◆ What to work on:
1. In the Rossendale and Darwen constituency text, who has represented the constituency in the House of Commons since 2010?
2. Turn the paragraph beginning "Darwen Ward Changes" in the Rossendale and Darwen constituency text into a short bulleted list that keeps its main facts.
3. Pick up the Rossendale and Darwen constituency text after its final sentence and write the next part.

Rossendale and Darwen is a constituency in Lancashire represented in the House of Commons of the UK Parliament since 2010 by Sir Jake Berry, the former Chairman of the Conservative Party.

Boundaries

1983 to 1997: The Borough of Rossendale, and the Borough of Blackburn wards of Earcroft, Marsh House, North Turton, Sudell, Sunnyhurst, and Whitehall.

1997 to 2010: All the wards of the Borough of Rossendale except the Greenfield and Worsley wards, and the Borough of Blackburn wards of Earcroft, Marsh House, North Turton, Sudell, Sunnyhurst, and Whitehall.

2010 to present: The Borough of Rossendale wards of Cribden, Eden, Facit and Shawforth, Goodshaw, Greensclough, Hareholme, Healey and Whitworth, Helmshore, Irwell, Longholme, Stacksteads, and Whitewell, and the Borough of Blackburn with Darwen wards of Earcroft, East Rural, Fernhurst, Marsh House, North Turton with Tockholes, Sudell, Sunnyhurst, and Whitehall.

Proposed Boundary Changes  For the next general election, it is proposed that Fernhurst ward will be moved to Blackburn constituency and Worsley, and Greenfield wards will move from Hyndburn back to Rossendale and Darwen constituency. This is subject to confirmation.

Darwen Ward Changes At the 2018 local elections the Darwen electoral wards were changed and re named. They are now known as Darwen West, Darwen East, Darwen South and West Pennine. Fernhurst ward is now part of Blackburn South and Lower Darwen which is part of the Blackburn constituency.

Constituency profile
The constituency consists of Census Output Areas of two local government districts with similar characteristics: a working population whose income is close to the national average but varying reliance upon social housing in relative terms to the national average.  At the end of 2012 the unemployment rate in the constituency stood as 3.5% of the population claiming jobseekers allowance, compared to the regional average of 4.2%.

◆ Information shown:
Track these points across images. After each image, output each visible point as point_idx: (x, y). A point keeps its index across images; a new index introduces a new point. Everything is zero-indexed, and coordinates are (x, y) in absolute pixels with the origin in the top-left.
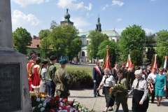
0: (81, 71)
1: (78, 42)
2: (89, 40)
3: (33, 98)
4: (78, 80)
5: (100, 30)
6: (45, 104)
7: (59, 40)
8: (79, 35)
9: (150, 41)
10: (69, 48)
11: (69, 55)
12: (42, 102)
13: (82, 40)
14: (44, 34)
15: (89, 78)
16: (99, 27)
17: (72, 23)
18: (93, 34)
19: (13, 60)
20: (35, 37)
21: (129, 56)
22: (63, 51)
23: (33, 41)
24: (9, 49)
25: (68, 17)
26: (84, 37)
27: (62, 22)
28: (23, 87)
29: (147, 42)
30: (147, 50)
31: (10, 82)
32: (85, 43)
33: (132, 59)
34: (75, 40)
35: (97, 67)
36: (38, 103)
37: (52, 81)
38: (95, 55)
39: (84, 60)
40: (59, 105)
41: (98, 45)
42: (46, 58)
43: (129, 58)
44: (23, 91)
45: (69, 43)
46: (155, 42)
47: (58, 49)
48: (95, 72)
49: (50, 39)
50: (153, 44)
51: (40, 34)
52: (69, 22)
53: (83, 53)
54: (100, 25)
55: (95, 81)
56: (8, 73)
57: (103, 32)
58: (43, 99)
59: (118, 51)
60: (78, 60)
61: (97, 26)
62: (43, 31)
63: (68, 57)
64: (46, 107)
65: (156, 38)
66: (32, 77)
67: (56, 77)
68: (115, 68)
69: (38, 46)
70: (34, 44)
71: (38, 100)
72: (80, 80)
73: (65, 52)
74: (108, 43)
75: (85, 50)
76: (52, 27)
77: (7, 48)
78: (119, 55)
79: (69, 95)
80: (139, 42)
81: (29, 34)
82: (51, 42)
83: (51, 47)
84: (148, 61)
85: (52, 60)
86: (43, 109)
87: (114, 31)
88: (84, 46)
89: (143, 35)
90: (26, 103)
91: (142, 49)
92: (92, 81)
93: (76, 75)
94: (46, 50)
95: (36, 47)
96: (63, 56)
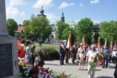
0: (52, 48)
1: (49, 28)
2: (56, 27)
3: (21, 67)
4: (49, 54)
5: (64, 21)
6: (29, 71)
7: (36, 27)
8: (50, 24)
9: (96, 29)
10: (43, 32)
11: (43, 37)
12: (26, 70)
13: (52, 27)
14: (27, 23)
15: (57, 52)
16: (63, 18)
17: (45, 16)
18: (59, 23)
19: (7, 41)
20: (20, 25)
21: (83, 38)
22: (39, 34)
23: (19, 28)
24: (4, 34)
25: (42, 12)
26: (53, 25)
27: (38, 15)
28: (14, 60)
29: (94, 29)
30: (94, 34)
31: (5, 56)
32: (54, 29)
33: (85, 40)
34: (47, 27)
35: (62, 46)
36: (24, 70)
37: (32, 55)
38: (60, 38)
39: (53, 40)
40: (38, 72)
41: (62, 31)
42: (28, 39)
43: (83, 40)
44: (14, 63)
45: (43, 29)
46: (99, 29)
47: (35, 33)
48: (61, 48)
49: (30, 26)
50: (98, 31)
51: (23, 23)
52: (43, 15)
53: (53, 36)
54: (64, 18)
55: (61, 55)
56: (4, 50)
57: (66, 22)
58: (27, 67)
59: (76, 34)
60: (49, 41)
61: (62, 18)
62: (25, 21)
63: (42, 39)
64: (30, 73)
65: (100, 27)
66: (19, 52)
67: (35, 52)
68: (74, 46)
69: (22, 31)
70: (19, 30)
71: (24, 68)
72: (51, 54)
73: (41, 36)
74: (69, 29)
75: (54, 34)
76: (32, 19)
77: (3, 33)
78: (76, 37)
79: (44, 64)
80: (89, 29)
81: (16, 23)
82: (31, 28)
83: (31, 32)
84: (95, 42)
85: (33, 41)
86: (27, 74)
87: (73, 21)
88: (53, 31)
89: (91, 24)
90: (16, 71)
91: (91, 33)
92: (59, 54)
93: (48, 51)
94: (28, 34)
95: (21, 32)
96: (39, 38)
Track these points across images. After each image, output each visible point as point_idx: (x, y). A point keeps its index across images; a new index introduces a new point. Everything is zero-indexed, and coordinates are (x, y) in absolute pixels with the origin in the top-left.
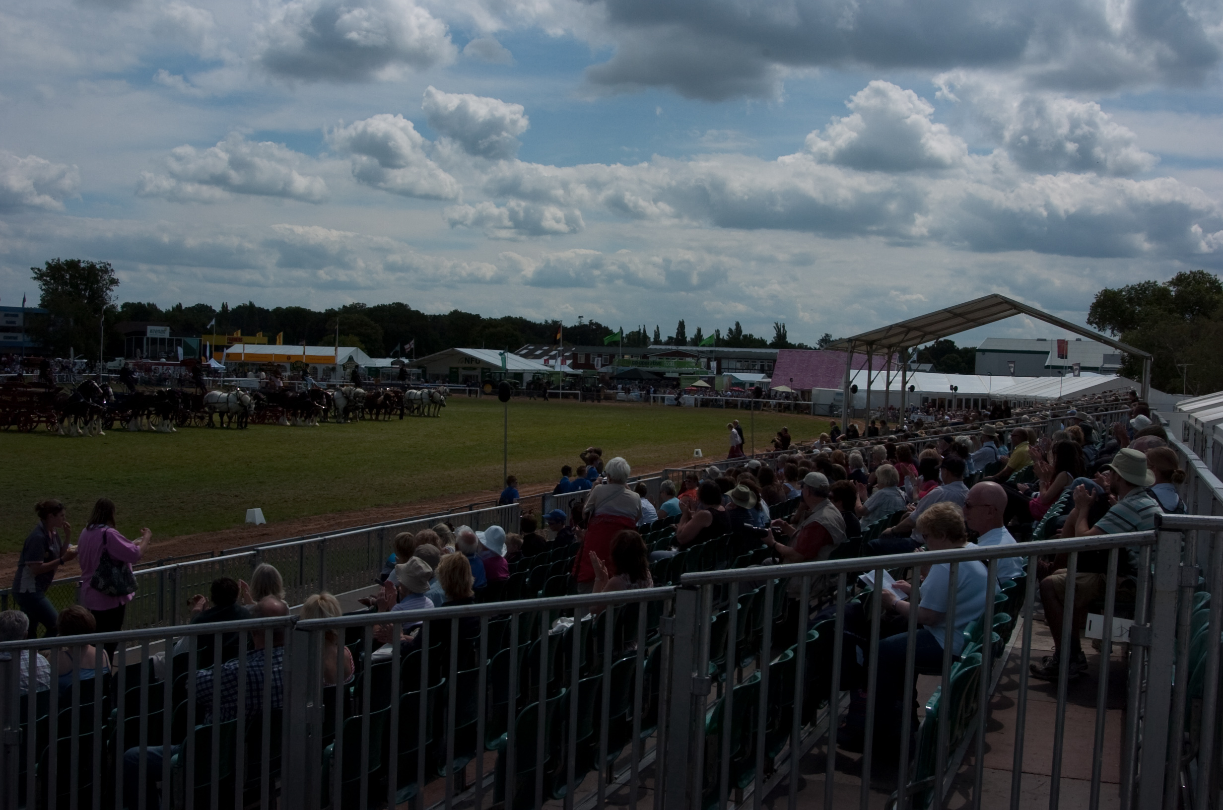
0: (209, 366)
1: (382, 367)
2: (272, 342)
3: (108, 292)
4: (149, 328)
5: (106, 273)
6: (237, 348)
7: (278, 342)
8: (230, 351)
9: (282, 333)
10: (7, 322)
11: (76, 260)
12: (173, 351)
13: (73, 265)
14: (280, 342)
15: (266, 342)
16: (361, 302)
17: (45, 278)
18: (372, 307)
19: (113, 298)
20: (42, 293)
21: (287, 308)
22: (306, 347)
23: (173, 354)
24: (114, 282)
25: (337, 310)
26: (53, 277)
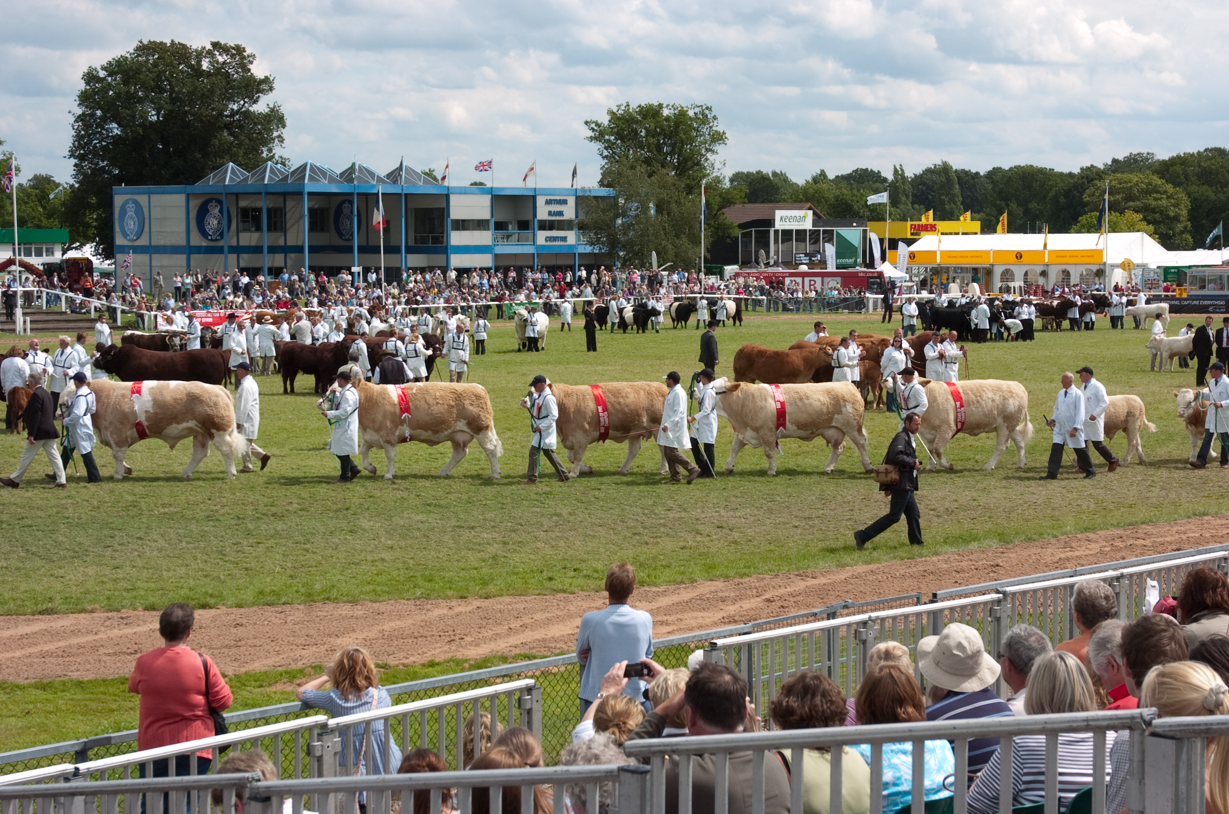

◆ Exercise answers:
1. Sir Jake Berry

2.
- At the 2018 local elections, the Darwen electoral wards were changed and renamed.
- They are now Darwen West, Darwen East, Darwen South and West Pennine.
- Fernhurst ward is now part of Blackburn South and Lower Darwen, which belongs to the Blackburn constituency.

3.
The borough of Rossendale that contributes to the bulk of the population has a 21.5% of its population without a car, whereas this is 30.5% in Blackburn and outside of the seat in Burnley is 32.3%.  A relatively high 24% of Rossendale's population were in 2001 without qualifications and a high 25.1% were with level 4 qualifications or above.  A higher share, 28.7% of Blackburn's population lacked qualifications, however 19.8% of its population had Level 4 qualifications or above.

In terms of tenure 69.6% of homes are owned outright or on a mortgage as at the 2011 census across the Rossendale district; this compares to a similar 63.7% across Blackburn.  Whereas in Ribble Valley to the north 76.6% of homes fall within this category, in Leeds the figure is 58.2% and in Manchester just 37.8%.

History
This constituency was created in 1983 and has alternated between the two largest parties' MPs during this time; since 1997 the constituency has been a bellwether of the national result.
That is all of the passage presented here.